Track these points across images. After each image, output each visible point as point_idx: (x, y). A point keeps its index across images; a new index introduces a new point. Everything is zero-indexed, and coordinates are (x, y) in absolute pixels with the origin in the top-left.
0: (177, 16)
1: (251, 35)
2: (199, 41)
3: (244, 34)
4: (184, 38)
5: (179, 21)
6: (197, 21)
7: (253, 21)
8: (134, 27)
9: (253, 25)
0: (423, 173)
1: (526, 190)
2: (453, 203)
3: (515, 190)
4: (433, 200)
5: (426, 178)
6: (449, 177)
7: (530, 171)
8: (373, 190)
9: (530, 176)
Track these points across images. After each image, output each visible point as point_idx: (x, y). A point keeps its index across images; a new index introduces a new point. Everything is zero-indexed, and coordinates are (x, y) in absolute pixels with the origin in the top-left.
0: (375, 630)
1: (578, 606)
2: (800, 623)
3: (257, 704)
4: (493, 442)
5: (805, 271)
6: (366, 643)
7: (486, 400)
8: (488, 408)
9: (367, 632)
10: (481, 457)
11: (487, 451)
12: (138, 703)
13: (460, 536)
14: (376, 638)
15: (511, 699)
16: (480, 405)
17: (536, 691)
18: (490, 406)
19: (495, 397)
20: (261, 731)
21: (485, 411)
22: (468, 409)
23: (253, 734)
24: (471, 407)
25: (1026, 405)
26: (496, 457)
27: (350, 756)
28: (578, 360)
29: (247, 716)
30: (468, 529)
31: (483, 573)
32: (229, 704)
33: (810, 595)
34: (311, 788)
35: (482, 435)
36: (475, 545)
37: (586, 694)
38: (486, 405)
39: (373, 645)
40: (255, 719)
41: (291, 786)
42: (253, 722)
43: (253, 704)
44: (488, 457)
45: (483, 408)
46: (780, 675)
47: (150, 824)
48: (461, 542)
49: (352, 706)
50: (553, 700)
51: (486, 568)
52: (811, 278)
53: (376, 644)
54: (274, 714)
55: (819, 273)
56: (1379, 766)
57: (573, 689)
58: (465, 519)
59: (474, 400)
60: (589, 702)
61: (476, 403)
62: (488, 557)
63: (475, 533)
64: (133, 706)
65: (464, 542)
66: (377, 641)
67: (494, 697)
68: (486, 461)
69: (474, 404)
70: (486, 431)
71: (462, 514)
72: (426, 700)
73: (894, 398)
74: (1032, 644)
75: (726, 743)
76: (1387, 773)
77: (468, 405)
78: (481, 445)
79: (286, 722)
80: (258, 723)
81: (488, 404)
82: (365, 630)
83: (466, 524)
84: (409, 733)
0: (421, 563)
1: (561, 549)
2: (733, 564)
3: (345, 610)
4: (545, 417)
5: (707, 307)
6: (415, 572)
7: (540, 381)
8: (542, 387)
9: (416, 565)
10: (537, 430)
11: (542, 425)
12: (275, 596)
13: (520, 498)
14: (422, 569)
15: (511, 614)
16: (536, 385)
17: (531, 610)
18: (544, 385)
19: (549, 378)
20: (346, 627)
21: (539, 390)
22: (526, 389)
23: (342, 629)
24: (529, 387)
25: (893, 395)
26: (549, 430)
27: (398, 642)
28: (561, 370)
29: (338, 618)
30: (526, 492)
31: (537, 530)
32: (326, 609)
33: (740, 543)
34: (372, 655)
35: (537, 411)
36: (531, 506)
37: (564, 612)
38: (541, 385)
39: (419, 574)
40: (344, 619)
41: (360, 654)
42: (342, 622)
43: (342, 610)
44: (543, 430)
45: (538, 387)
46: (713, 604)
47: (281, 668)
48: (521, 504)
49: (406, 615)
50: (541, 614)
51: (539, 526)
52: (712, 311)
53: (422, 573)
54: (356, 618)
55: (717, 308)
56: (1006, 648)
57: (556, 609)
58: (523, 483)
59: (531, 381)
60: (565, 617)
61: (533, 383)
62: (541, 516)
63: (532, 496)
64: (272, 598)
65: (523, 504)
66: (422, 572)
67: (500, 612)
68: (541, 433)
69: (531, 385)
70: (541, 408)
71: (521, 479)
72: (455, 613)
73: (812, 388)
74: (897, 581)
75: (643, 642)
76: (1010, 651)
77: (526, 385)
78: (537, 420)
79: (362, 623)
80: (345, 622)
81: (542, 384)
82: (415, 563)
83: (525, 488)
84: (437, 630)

****************

Once the line with "65: (464, 542)" has been found in the records above, retype it and every line after it exactly, and include nothing else.

## Answer to this task
65: (464, 542)
66: (377, 641)
67: (494, 697)
68: (486, 461)
69: (474, 404)
70: (486, 431)
71: (462, 514)
72: (426, 700)
73: (894, 398)
74: (1032, 644)
75: (726, 743)
76: (1387, 773)
77: (468, 405)
78: (481, 445)
79: (286, 722)
80: (258, 723)
81: (488, 404)
82: (365, 630)
83: (466, 524)
84: (409, 733)
0: (421, 563)
1: (561, 549)
2: (733, 564)
3: (345, 610)
4: (545, 417)
5: (707, 307)
6: (415, 572)
7: (540, 381)
8: (542, 387)
9: (416, 565)
10: (537, 430)
11: (542, 425)
12: (275, 596)
13: (520, 498)
14: (422, 569)
15: (511, 614)
16: (536, 385)
17: (531, 610)
18: (544, 385)
19: (549, 378)
20: (346, 627)
21: (539, 390)
22: (526, 389)
23: (342, 629)
24: (529, 387)
25: (893, 395)
26: (549, 430)
27: (398, 642)
28: (561, 370)
29: (338, 618)
30: (526, 492)
31: (537, 530)
32: (326, 609)
33: (740, 543)
34: (372, 655)
35: (537, 411)
36: (531, 506)
37: (564, 612)
38: (541, 385)
39: (419, 574)
40: (344, 619)
41: (360, 654)
42: (342, 622)
43: (342, 610)
44: (543, 430)
45: (538, 387)
46: (713, 604)
47: (281, 668)
48: (521, 504)
49: (406, 615)
50: (541, 614)
51: (539, 526)
52: (712, 311)
53: (422, 573)
54: (356, 618)
55: (717, 308)
56: (1006, 648)
57: (556, 609)
58: (523, 483)
59: (531, 381)
60: (565, 617)
61: (533, 383)
62: (541, 516)
63: (532, 496)
64: (272, 598)
65: (523, 504)
66: (422, 572)
67: (500, 612)
68: (541, 433)
69: (531, 385)
70: (541, 408)
71: (521, 479)
72: (455, 613)
73: (812, 388)
74: (897, 581)
75: (643, 642)
76: (1010, 651)
77: (526, 385)
78: (537, 420)
79: (362, 623)
80: (345, 622)
81: (542, 384)
82: (415, 563)
83: (525, 488)
84: (437, 630)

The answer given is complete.